Methylprednisolone improves the survival of new neurons following transient cerebral ischemia in rats.

Abstract

Cerebral ischemia induced the proliferation and differentiation of neural stem cells in discrete regions of brain. However, only a small fraction of the neural stem/progenitor cells survives. In this report, the effects of methylprednisolone (MP) on proliferation, differentiation and survival of neural progenitor cells were explored through early MP administration after occlusion of the middle cerebral artery (MCAo). Transient cerebral ischemia was induced by middle cerebral artery occlusion in Sprague Dawley male rats. One hour, 1 day, 3 days, 14 days, and 28 days after MCAo, neurological examination was performed to evaluate the neurological deficit. MCAo rats were randomly divided into two groups, MP-group was injected MP (30 mg/kg, i.p.) at 3 h, 12 h, and 24 h after MCAo, and vehicle group was injected equal saline (i.p.). Animals were sacrificed at 3 days, 14 days, and 28 days after MCAo.
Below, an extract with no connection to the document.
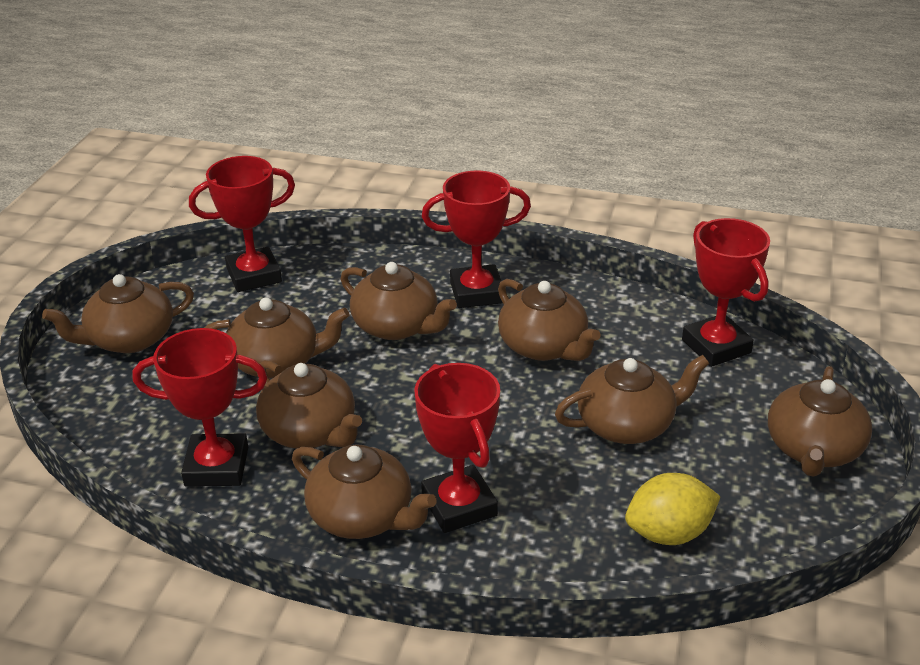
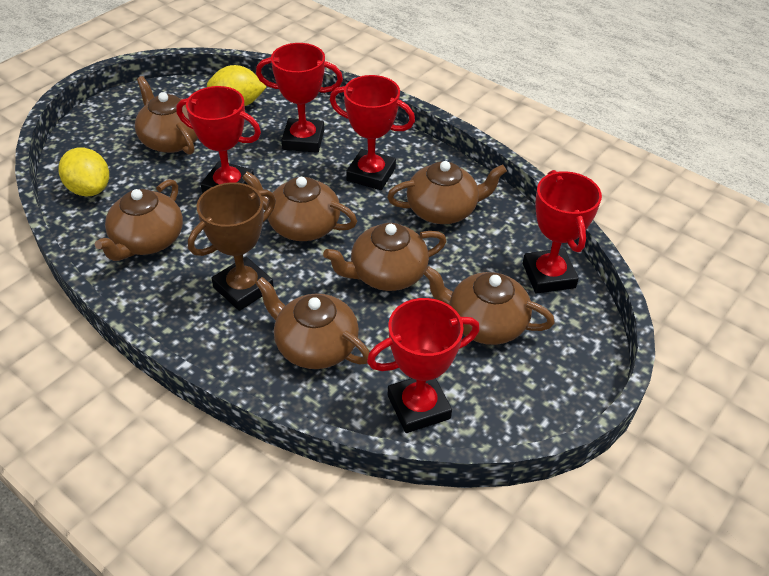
brown teapot: [42,274,194,353] [204,298,350,378] [256,360,362,449] [292,445,437,539] [340,262,457,340] [498,279,601,361] [555,355,710,444] [768,366,872,477] = 8 -> [95,179,183,261] [135,76,198,155] [242,171,357,241] [255,277,369,369] [323,223,447,291] [387,161,507,224] [423,266,555,345] = 7
brown trophy: none = 0 -> [188,182,276,311] = 1
yellow lemon: [625,473,721,545] = 1 -> [59,147,109,196] [207,65,267,106] = 2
MP was found to decrease apoptosis and TNF-alpha and IL-6 expression at 3 days after MCAo in the ipsilateral striatum. Moreover, MP significantly increased the migrated new neurons (BrdU+/ DCX+) and immature neurons (BrdU+/Tuj1+) at day 14 after MCAo in the ipsilateral striatum. Likewise, MP increased the number of mature neurons (BrdU+/MAP2+) at 28 days after MCAo. However, MP did not affect the progenitor cell proliferation (BrdU+ and Nestin+) at day 3 after MCAo in the subventricular zone (SVZ), but improved the neurological deficit at day 1 and day 3 after MCAo. These results indicate that early MP administration can improve the neurological deficit and enhance the survival of new neurons in the ipsilateral striatum by inhibiting apoptosis and downregulation of inflammatory response after transient cerebral ischemia in rats.